Allies were previously touched upon in a post last year when factions were first added to the game. Since then they’ve been waiting on the sidelines for someone to tell them what to do.
Now you can do just that.
First it took a re-working of the top-center console area to make it the truly multi-functional window it was intended to be. Using F-keys or the menu at the bottom right you can now switch from the “combat calculation reports” to your list of allies (additional situational windows are planned for this area).
Gathering allies won’t be required. In fact, from a strategic point of view it may work against you in some situations as having a large posse following you everywhere wreaking havoc is sure to draw unwanted attention. While not everyone will want to have semi-autonomous followers to worry about, for those who would enjoy some friendly company I’m making the interface as convenient as possible.
Click on any ally to open a context menu that shows what orders apply to them.
To give the same order to all your allies simultaneously use the “ALL” button, a quick and easy way to tell everyone to go somewhere, or to protect you, etc. It will filter out any allies for which the instruction does not apply (for example, unarmed robots will keep doing what they were doing if you issue an ally-wide order to “guard our hauler”).
Allies on the list will appear in red if incapable of fulfilling their purpose (a tunneler class bot that’s had its mining laser shot off, for example).
Selecting an order that needs a target will require you choose one on the map.
Alternatively you can also issue orders directly on the map itself with a shift-right click on the ally, which will open the same context menu right there.
To view all pending orders directly on the map, hold shift-alt-’o’ or hover the cursor over the ally list’s “ALL” button. This will highlight each unit in a different color based on their order, and connect them to their target via a line, if applicable.
The order list as it stands now:
- STAY: Stay at current position. Combat robots will still fight back and even chase down enemies, so for them this is equivalent to “defend.”
- GOTO: Move to target location, then STAY on arrival.
- ROAM: Wander the map doing whatever they want. For combat robots this is equivalent to “hunt” since they’ll engage and chase down any hostile targets.
- FOLLOW: Follow Cogmind.
- GUARD: Follow a specified robot and prioritize attacking enemies that attack it.
- AID: Follow a specified robot and prioritize attacking enemies it attacks. For the repair bot (not yet implemented), this will instruct it to assist the target with repairs.
- BUILD: Build makeshift wall barriers from current position to a designated target location.
- TUNNEL: Dig a tunnel from current position to a designated target.
- DROP: Drop all inventory items, then ROAM nearby. The latter command is automated so that your haulers will get out of the way after unloading their inventory, staying out of your way in case you want to access the parts.

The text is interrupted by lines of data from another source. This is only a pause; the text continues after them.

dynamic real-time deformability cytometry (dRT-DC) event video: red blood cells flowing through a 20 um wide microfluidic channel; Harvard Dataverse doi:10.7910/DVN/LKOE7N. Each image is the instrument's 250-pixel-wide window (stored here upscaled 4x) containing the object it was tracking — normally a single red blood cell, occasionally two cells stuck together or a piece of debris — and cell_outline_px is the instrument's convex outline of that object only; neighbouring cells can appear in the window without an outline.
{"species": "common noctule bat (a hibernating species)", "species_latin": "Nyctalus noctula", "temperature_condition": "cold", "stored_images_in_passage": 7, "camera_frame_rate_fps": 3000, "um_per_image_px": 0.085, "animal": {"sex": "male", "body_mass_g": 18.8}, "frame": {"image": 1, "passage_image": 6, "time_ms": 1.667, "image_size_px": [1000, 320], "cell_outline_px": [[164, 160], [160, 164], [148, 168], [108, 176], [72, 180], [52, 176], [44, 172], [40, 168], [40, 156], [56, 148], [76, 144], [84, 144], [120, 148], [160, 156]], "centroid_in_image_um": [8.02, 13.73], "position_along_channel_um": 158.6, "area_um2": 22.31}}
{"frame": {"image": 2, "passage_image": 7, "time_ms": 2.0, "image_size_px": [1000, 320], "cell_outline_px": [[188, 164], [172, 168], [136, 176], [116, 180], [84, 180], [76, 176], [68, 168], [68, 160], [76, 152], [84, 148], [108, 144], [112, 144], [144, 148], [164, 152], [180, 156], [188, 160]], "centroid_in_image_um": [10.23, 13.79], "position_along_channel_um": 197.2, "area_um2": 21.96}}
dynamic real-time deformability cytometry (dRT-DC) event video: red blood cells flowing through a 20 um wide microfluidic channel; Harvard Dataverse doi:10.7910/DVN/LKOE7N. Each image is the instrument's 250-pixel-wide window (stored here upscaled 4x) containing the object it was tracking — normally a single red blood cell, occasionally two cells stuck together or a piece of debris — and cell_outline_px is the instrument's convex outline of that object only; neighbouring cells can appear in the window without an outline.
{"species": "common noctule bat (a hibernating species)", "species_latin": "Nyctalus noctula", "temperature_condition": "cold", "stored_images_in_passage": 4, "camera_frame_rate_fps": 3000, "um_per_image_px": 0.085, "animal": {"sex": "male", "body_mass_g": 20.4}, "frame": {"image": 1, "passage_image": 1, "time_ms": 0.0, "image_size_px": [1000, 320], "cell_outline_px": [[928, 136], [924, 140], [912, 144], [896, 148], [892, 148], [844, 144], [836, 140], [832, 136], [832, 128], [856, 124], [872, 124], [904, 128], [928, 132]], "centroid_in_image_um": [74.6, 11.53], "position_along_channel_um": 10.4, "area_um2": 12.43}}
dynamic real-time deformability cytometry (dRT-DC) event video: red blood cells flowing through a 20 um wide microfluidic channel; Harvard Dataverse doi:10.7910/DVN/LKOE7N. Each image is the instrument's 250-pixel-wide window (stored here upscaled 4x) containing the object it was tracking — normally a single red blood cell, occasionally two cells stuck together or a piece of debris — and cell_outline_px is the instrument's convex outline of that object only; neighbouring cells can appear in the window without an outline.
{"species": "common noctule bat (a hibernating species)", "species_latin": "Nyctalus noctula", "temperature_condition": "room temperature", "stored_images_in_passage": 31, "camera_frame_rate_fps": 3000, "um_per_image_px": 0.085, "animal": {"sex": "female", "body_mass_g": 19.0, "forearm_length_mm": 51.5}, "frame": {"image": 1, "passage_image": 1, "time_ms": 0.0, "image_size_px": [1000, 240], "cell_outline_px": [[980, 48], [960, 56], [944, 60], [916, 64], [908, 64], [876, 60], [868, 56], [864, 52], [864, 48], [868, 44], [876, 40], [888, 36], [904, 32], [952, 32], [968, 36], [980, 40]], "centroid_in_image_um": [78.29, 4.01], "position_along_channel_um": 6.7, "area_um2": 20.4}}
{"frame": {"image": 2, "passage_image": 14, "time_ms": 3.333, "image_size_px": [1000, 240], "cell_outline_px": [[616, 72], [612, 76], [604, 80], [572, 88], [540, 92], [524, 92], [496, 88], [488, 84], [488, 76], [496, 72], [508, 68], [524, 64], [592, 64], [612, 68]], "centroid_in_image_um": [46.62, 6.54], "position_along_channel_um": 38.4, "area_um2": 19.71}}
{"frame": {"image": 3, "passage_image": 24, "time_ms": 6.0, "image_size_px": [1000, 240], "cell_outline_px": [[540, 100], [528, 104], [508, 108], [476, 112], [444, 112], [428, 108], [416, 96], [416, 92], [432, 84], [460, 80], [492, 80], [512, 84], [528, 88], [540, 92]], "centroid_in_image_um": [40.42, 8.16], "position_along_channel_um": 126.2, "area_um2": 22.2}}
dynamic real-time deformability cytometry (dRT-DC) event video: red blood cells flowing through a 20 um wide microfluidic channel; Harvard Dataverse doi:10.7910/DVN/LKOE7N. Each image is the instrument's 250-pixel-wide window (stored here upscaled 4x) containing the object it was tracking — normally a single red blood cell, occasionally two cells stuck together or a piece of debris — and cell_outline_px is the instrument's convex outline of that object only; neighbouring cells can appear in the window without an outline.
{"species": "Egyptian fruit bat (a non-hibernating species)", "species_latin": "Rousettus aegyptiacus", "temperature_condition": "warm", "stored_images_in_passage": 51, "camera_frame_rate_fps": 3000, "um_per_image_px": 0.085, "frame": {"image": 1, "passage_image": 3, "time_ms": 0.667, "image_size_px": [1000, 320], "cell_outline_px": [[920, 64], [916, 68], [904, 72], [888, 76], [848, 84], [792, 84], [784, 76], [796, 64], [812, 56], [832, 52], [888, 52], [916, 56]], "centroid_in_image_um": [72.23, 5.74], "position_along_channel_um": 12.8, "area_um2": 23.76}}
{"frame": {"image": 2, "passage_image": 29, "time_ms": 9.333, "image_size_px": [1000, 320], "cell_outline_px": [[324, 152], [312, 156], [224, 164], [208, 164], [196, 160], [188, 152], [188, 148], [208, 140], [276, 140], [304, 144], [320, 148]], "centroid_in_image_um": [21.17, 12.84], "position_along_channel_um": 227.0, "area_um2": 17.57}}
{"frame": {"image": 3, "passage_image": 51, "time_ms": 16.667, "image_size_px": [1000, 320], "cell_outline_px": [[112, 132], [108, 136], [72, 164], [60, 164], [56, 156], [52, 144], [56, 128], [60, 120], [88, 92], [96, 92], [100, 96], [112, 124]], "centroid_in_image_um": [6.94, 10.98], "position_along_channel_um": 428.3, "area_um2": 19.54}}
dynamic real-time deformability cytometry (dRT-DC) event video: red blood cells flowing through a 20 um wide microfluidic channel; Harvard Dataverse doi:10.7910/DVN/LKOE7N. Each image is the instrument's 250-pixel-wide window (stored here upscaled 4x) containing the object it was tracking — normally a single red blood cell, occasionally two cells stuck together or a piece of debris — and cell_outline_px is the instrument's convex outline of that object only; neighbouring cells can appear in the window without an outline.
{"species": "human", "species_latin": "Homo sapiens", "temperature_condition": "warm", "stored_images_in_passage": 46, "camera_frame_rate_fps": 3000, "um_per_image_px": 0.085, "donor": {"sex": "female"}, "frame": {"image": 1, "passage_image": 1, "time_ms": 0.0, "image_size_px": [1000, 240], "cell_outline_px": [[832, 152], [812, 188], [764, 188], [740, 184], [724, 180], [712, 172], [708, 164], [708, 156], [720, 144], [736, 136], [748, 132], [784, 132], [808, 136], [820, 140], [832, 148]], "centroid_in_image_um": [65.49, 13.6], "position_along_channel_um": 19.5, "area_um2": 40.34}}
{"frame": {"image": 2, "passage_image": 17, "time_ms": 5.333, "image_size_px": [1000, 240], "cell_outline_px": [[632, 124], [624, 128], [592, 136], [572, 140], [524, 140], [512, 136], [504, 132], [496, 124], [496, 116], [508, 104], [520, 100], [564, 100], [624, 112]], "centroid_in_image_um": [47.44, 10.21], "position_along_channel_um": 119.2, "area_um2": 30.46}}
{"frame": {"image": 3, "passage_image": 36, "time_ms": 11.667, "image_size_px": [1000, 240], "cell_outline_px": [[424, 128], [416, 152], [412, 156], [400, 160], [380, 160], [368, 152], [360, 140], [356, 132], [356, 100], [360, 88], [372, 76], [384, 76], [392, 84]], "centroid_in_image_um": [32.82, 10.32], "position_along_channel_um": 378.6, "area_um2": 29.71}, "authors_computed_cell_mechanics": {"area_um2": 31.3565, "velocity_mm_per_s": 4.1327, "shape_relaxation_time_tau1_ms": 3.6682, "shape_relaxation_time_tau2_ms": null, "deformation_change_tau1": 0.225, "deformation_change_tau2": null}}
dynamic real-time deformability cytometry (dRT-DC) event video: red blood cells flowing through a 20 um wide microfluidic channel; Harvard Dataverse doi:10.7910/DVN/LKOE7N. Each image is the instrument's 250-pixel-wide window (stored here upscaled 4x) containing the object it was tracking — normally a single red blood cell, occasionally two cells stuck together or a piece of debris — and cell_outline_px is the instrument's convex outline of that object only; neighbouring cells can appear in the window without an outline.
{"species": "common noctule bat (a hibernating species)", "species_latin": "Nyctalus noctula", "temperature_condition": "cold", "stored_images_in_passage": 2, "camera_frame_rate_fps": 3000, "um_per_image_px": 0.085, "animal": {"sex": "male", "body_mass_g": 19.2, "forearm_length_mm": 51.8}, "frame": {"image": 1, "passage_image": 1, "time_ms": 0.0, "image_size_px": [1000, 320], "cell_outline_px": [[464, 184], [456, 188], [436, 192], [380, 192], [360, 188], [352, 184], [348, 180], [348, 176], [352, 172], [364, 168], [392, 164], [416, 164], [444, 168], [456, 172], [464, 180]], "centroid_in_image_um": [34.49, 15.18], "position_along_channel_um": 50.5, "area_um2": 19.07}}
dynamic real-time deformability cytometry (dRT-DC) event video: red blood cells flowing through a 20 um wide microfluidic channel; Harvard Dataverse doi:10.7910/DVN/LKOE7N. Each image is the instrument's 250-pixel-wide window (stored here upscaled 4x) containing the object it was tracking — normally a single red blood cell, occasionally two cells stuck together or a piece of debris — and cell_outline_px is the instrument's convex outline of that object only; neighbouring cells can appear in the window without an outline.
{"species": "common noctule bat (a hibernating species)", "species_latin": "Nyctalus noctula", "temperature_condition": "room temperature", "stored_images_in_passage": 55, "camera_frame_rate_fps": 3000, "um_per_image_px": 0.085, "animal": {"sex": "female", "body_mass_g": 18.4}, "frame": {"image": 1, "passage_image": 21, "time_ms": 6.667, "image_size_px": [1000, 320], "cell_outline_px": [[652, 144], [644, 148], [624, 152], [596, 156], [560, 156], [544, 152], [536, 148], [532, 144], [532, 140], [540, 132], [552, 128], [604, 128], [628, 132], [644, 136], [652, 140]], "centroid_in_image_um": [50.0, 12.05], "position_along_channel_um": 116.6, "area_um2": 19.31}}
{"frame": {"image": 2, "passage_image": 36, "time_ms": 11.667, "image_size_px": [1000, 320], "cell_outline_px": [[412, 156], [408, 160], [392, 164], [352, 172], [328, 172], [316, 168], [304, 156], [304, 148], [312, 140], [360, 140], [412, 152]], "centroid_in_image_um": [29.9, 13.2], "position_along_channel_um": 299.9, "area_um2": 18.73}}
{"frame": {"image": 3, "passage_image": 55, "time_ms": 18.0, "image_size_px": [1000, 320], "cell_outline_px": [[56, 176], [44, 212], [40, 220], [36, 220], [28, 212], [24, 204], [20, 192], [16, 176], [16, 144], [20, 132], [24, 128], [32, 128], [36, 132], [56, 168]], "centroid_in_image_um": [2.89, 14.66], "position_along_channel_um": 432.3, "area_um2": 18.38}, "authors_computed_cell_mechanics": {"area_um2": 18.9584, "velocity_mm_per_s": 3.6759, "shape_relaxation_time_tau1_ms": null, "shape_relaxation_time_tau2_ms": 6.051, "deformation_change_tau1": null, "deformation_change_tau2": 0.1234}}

- PICKUP: Collect any items within Cogmind’s field of vision (i.e. nearby), then FOLLOW once their inventory is full or there are no more items to collect.
- COLLECT: Wander the map and collect items, then FOLLOW once their inventory is full.
The list will be expanded as new unit types with unique behavior are added.
You can issue orders to as many allies as you want--doing so doesn’t require any time, and any new orders will simply override previous orders.
To enable you to differentiate allies from one another when they are of the same class, each will be given a unique name based on their class and the location and sequence in which they joined. You can see an example in the first image, since it’s actually the mockup on which the design was based, but the game doesn’t do this yet since there are not yet any methods to gain allies--I’ve just hard-coded some for testing. A player rename feature can be added later if desired.
One caveat to the order system is that you can only see and order allies that are currently within your field of vision. Cogmind is a roguelike and we’re trying to steer clear of excessive micromanagement RTS territory. This design decision is a bit “gamey,” but good gameplay has to trump realism, this being a game, after all ;) The good news is you can expand your visual range around corners and further away (up to a certain limit) by launching remote control drones.
A disadvantage of letting non-combat allies out of your area of influence is that if they encounter enemy Programmers they may be reprogrammed. This and other facets of electronic warfare may come into play later, but none of it will be designed or implemented until work begins on the overall enemy behavior.
One final note about the interface: While the above introduction focuses on mouse control, as usual every command is also possible via the keyboard. Pressing ‘o’ enters “order mode” which automatically opens the ally list and shows a column of numbers 0~5 to their left. Pressing an ally’s corresponding number opens their context menu, in which you can see that each order has an associated letter command. Pressing ‘o’ while highlighting an ally in look mode will also open their order menu directly.